From the entries below, return exactly the lines beginning at the one that contains "ring mcp: (767, 1136)" and ending at the one that contains "pinky pip: (1400, 910)", both of them included, and only those lines.

======== AVAILABLE DATA

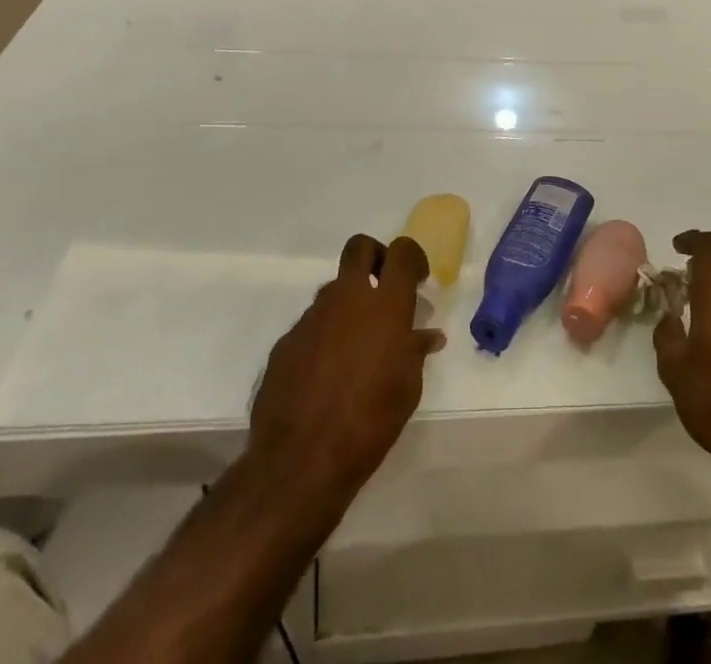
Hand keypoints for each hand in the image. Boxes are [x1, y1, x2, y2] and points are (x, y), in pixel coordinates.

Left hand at [247, 234, 444, 510]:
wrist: (300, 462)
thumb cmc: (370, 421)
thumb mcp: (407, 388)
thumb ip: (415, 351)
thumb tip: (425, 336)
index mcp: (385, 304)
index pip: (401, 252)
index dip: (411, 256)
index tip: (417, 278)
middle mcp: (347, 299)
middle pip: (359, 248)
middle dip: (375, 256)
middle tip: (383, 287)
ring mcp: (311, 318)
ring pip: (333, 290)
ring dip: (348, 304)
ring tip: (357, 345)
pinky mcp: (285, 343)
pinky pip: (311, 326)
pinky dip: (324, 336)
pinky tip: (327, 373)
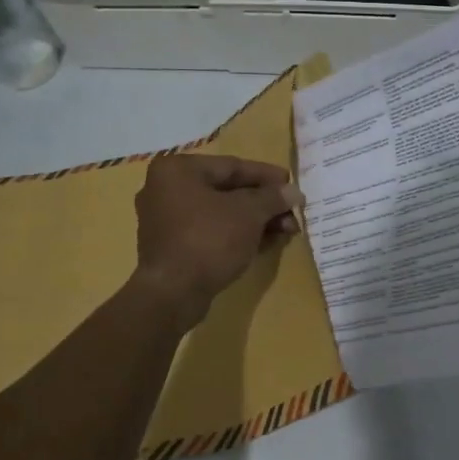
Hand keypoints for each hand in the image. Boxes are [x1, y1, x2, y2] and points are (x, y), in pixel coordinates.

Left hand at [131, 154, 295, 327]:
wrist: (173, 293)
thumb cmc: (209, 240)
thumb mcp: (248, 213)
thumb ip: (273, 197)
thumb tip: (293, 191)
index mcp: (177, 170)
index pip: (232, 166)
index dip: (267, 176)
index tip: (292, 185)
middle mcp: (165, 189)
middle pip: (226, 191)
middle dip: (264, 203)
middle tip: (292, 213)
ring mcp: (166, 220)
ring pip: (220, 214)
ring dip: (255, 221)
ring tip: (286, 231)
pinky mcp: (172, 247)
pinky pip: (210, 232)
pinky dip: (237, 235)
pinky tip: (265, 243)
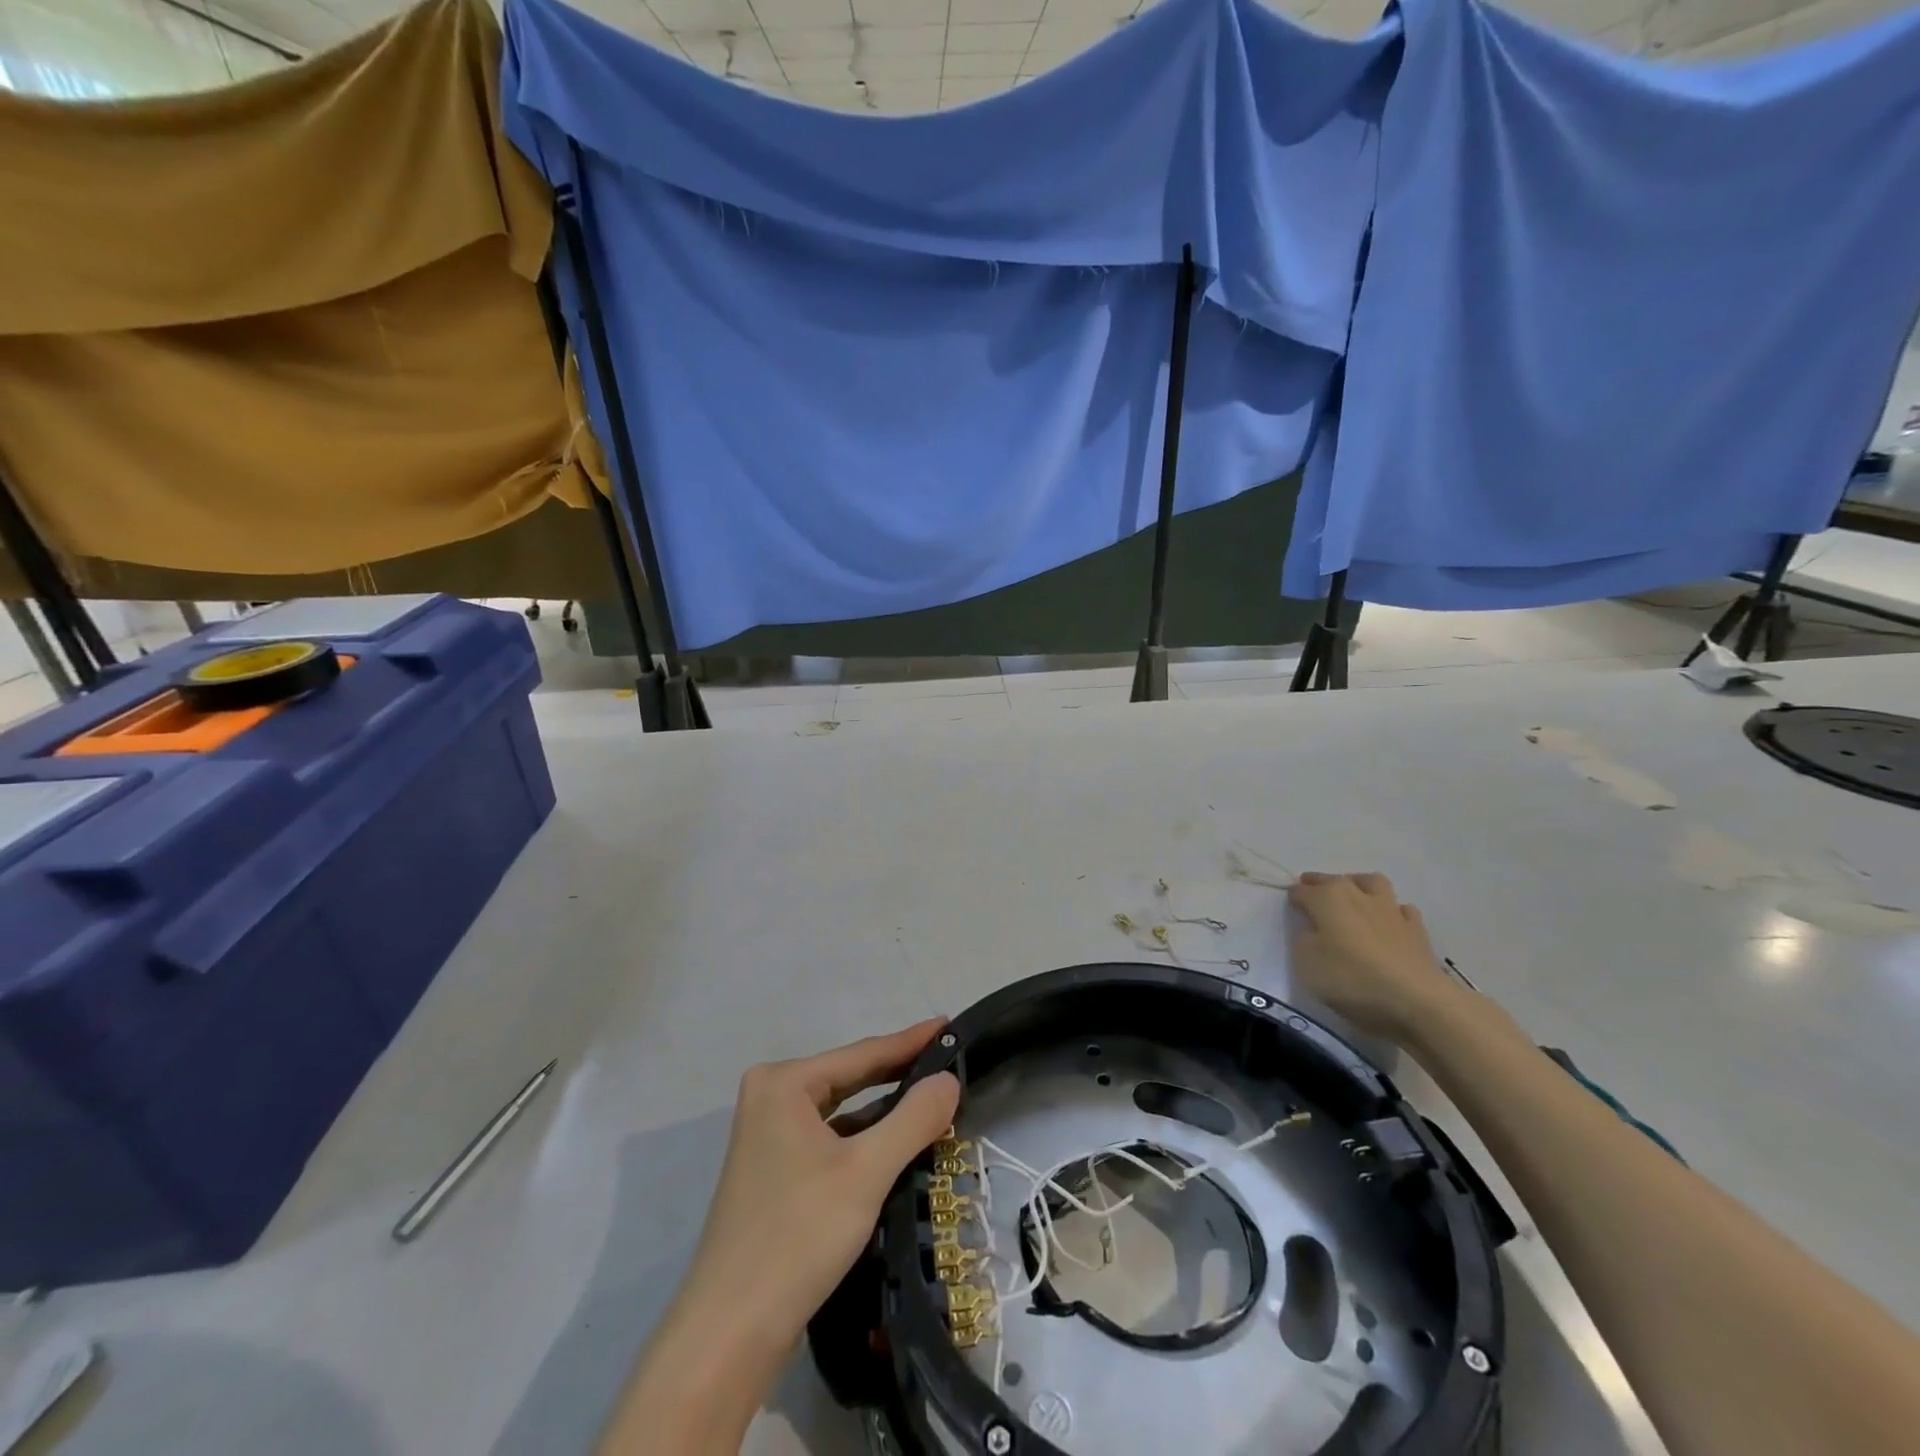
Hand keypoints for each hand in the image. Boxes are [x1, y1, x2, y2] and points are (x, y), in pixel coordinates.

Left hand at [683, 1019, 960, 1347]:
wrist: (730, 1332)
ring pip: (840, 1111)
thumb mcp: (867, 1171)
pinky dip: (863, 1138)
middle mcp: (770, 1098)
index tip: (950, 1025)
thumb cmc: (799, 1235)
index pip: (862, 1054)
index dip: (910, 1041)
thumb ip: (914, 1119)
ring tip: (932, 1100)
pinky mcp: (773, 1172)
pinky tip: (894, 1145)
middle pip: (849, 1078)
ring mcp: (767, 1136)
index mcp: (784, 1083)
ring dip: (883, 1109)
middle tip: (948, 1061)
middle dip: (898, 1073)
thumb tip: (949, 1081)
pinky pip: (829, 1138)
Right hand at [1287, 872, 1458, 1041]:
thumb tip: (1311, 929)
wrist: (1417, 1002)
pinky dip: (1391, 913)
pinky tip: (1387, 925)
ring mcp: (1391, 909)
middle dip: (1319, 884)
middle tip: (1312, 897)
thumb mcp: (1306, 963)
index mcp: (1327, 898)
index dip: (1293, 898)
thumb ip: (1302, 939)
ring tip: (1352, 900)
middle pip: (1333, 880)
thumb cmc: (1352, 980)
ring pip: (1372, 884)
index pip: (1301, 891)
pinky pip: (1400, 910)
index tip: (1289, 909)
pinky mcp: (1416, 929)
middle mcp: (1357, 894)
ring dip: (1358, 886)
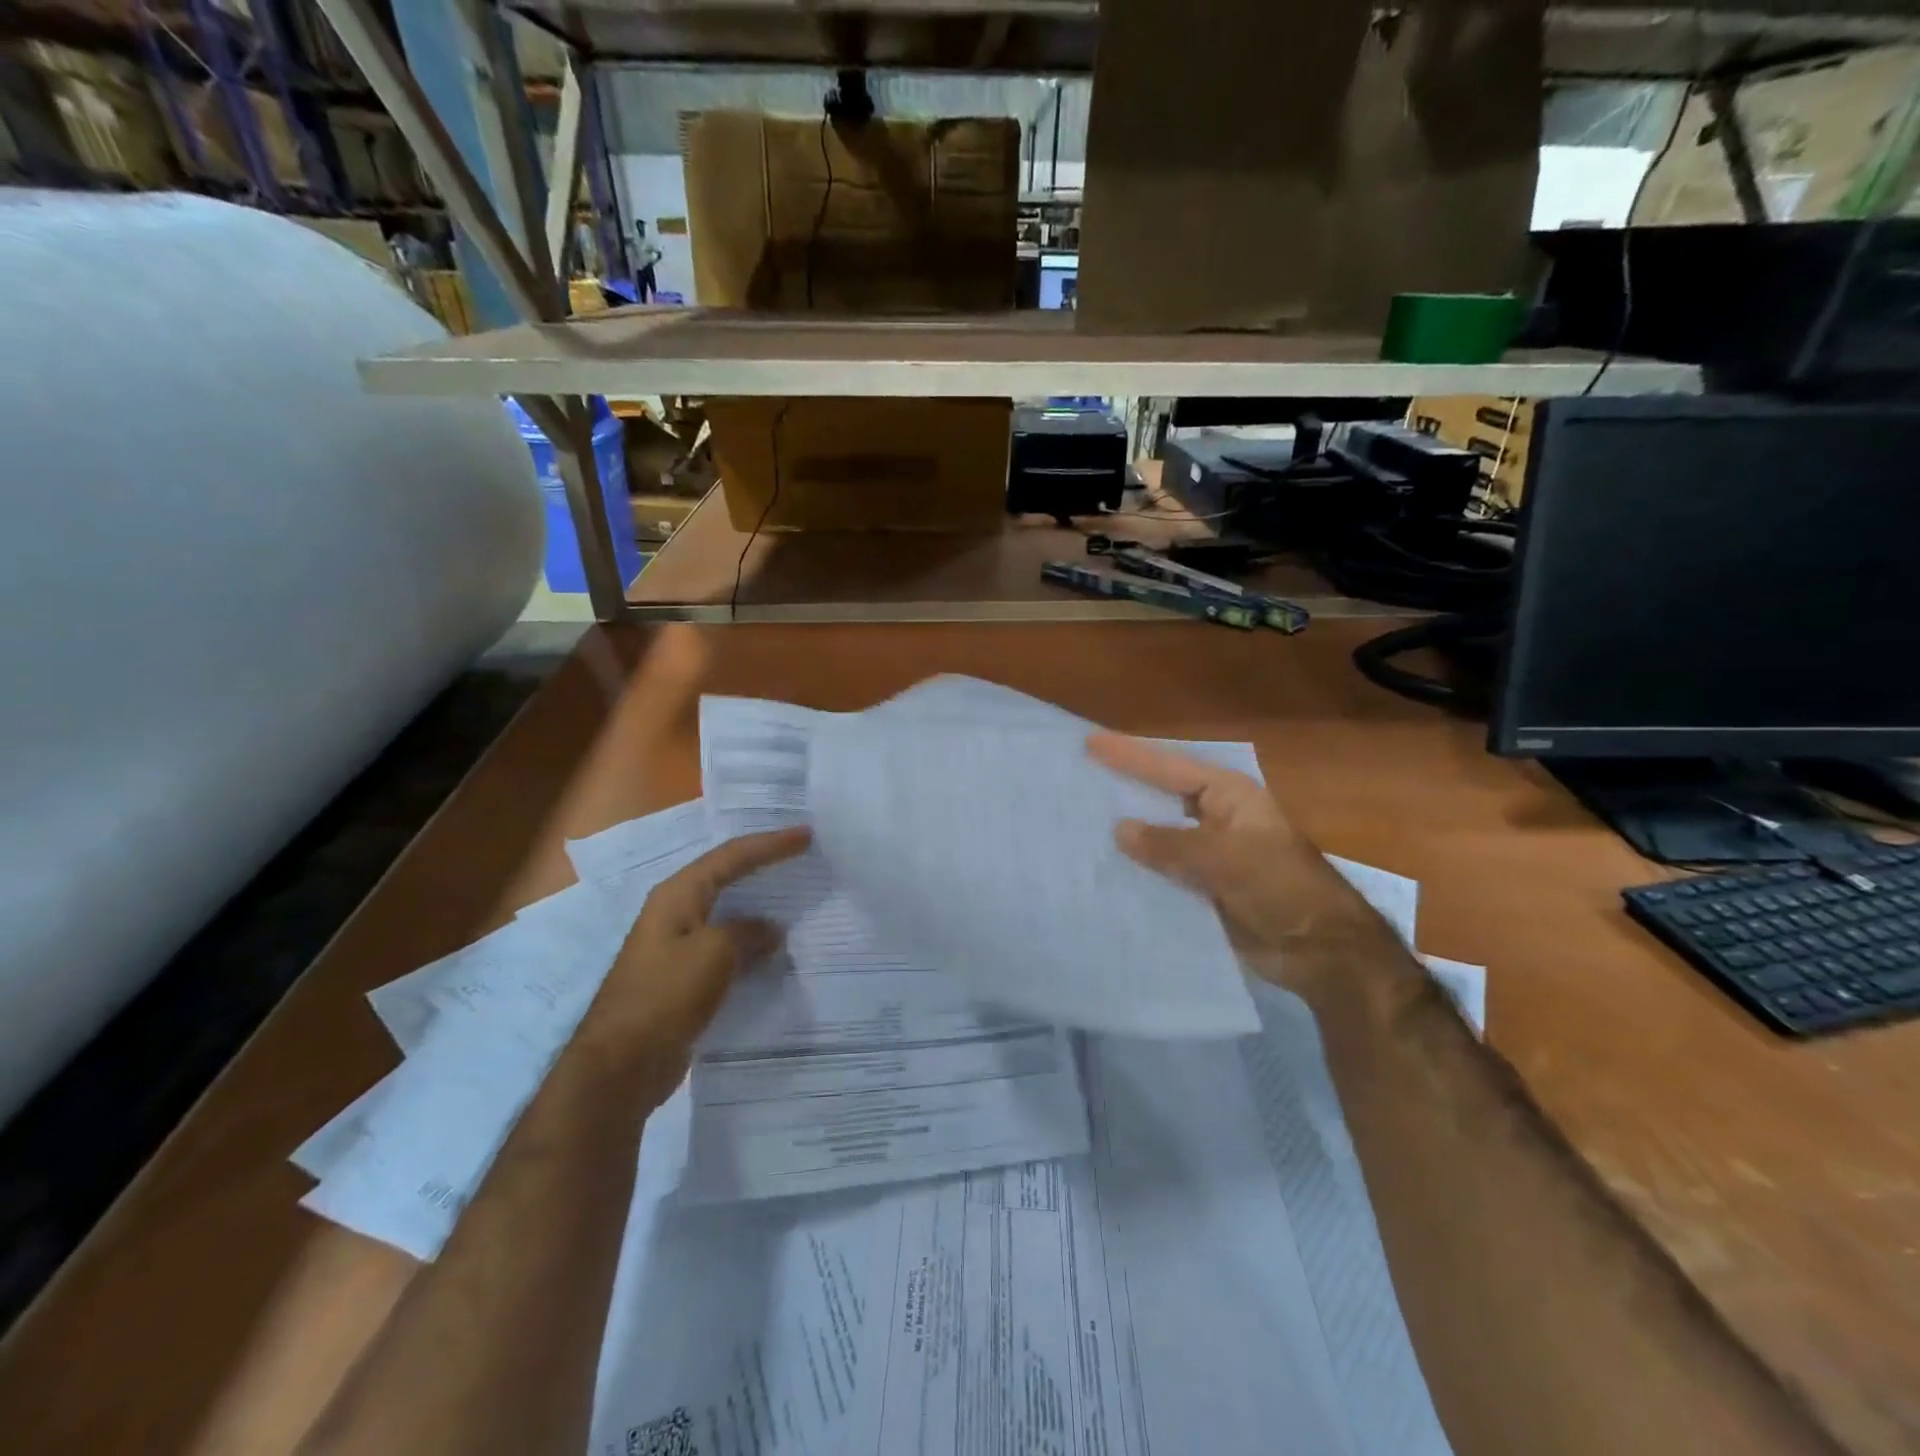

================

YOUR RESPONSE:
ring mcp: (767, 1136)
index mcp: (784, 1083)
ring dip: (883, 1109)
middle tip: (948, 1061)
middle dip: (898, 1073)
thumb tip: (949, 1081)
pinky pip: (829, 1138)
Right hand at [1287, 872, 1458, 1041]:
thumb tip: (1311, 929)
wrist: (1417, 1002)
pinky dip: (1391, 913)
pinky tip: (1387, 925)
ring mcp: (1391, 909)
middle dip: (1319, 884)
middle tip: (1312, 897)
thumb mcp: (1306, 963)
index mcp: (1327, 898)
index dip: (1293, 898)
thumb ip: (1302, 939)
ring tip: (1352, 900)
middle pip: (1333, 880)
thumb cmc: (1352, 980)
ring pip: (1372, 884)
index pip: (1301, 891)
pinky pip: (1400, 910)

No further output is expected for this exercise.